На что Харрер, заметив разгневанный взгляд лейтенанта, растерянно ухмыльнулся и развел руками, как бы оправдываясь: мол, за действия своего соседа он ответственности не несет; но лейтенант – по всей вероятности, из-за этой его виноватой ухмылки, скрыть которую было уже невозможно – пришел в еще большую ярость, и Харрер, опасаясь, что «господин директор» одним этим воплем не ограничится, тут же вскочил, тихонько, на цыпочках, дабы не нарушить ход допроса еще и стуком каблуков, скользнул вдоль стены в дальний угол и сел за спиной у женщины, которая с неподвижным лицом следила за мужем.
Эстер ринулся было за ним, но едва он вскочил, грозный окрик лейтенанта («Попрошу тишины!») вынудил его сесть на место, после чего, молниеносно обдумав услышанное, он решил, что штурмовать Харрера новыми вопросами совершенно бессмысленно, ведь он наверняка повторит только то, что в своей осторожной манере уже сообщил ему.
А выслушивать еще раз то же самое не было никакой нужды, ведь он все уже понял: и кто этот «он», и при чем здесь «станция», и что значит «за горами, за долами»; тем не менее страх перед разочарованием не дал ему впасть в эйфорию; осторожно посмаковав все эти слова, он решил, что их достоверность нужно еще самым тщательным образом проверить, однако некоторое время спустя невероятное это известие все же прорвало хлипкую дамбу его сомнений, сметя все опасения, и потребность в проверке отпала сама собой.
Ведь все, что Эстер сейчас услышал, вызвало в его памяти рассказ госпожи Харрер, и в тот же момент до него дошло, что полученное известие во всех своих пунктах правдиво, потому что оно неопровержимым образом подтверждало ту информацию, которую он получил на рассвете, а та, в свою очередь, объясняла то, о чем он узнал сейчас: словно в свете молнии увидел он Харрера, увидел, как он направляется к станции, как разговаривает с Валушкой, а затем увидел своего друга – уже где-то за городом – и почувствовал огромное облегчение, как будто с плеч свалился невероятный груз, который и правда давил на него с той минуты, когда он покинул дом на проспекте Венкхейма.
Облегчение – и вместе с тем какое-то совсем новое беспокойство, ибо, поразмыслив, он понял, что лучшего места, чем эта импровизированная штаб-квартира, где он оказался в силу случайности или скорее недоразумения, нельзя и придумать, потому что именно здесь он мог решить дело своего друга и снять с Валушки все обвинения, ежели таковые по ошибке были ему предъявлены.

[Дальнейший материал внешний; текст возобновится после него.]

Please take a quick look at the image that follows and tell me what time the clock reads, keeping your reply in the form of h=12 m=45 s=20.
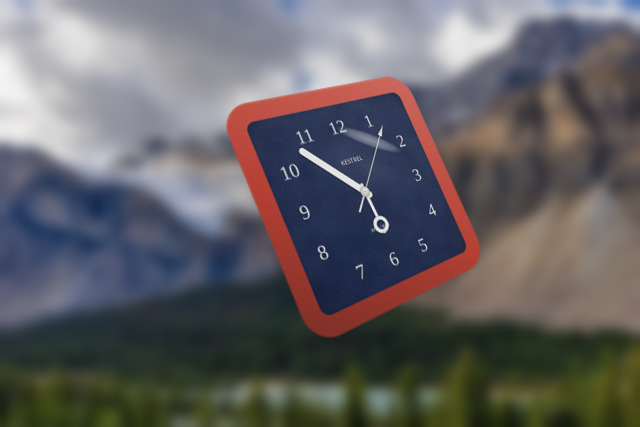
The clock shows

Он и думать забыл о недавнем бессильном отчаянии и даже немного опередил события, которые еще только ожидали его, но спохватившись, что с головой ушел в обдумывание предстоящего возвращения Валушки, он заставил себя вернуться к реальности и сконцентрироваться на происходящем посередине зала допросе – ведь в конце концов, думал он, для внесения ясности в дело Валушки не помешает соотнести свои разъяснения с показаниями других свидетелей.
А посему Эстер весь обратился в слух и уже через несколько фраз догадался, что невероятно тучный его сосед, отвечавший сейчас на вопросы, был не кто иной, как директор цирка, или держатель антрепризы – так называл себя этот человек, больше всего напоминавший Эстеру средневекового балканского феодала, настойчиво, но в чрезвычайно любезной манере поправляя лейтенанта, в то время как лейтенант, исходя, вероятно, из текста «патента на цирковую деятельность», который он держал в руках и иногда цитировал, невзирая на поправки, называл его – когда время от времени пытался перебить извергаемый свидетелем поток слов – просто «руководителем труппы».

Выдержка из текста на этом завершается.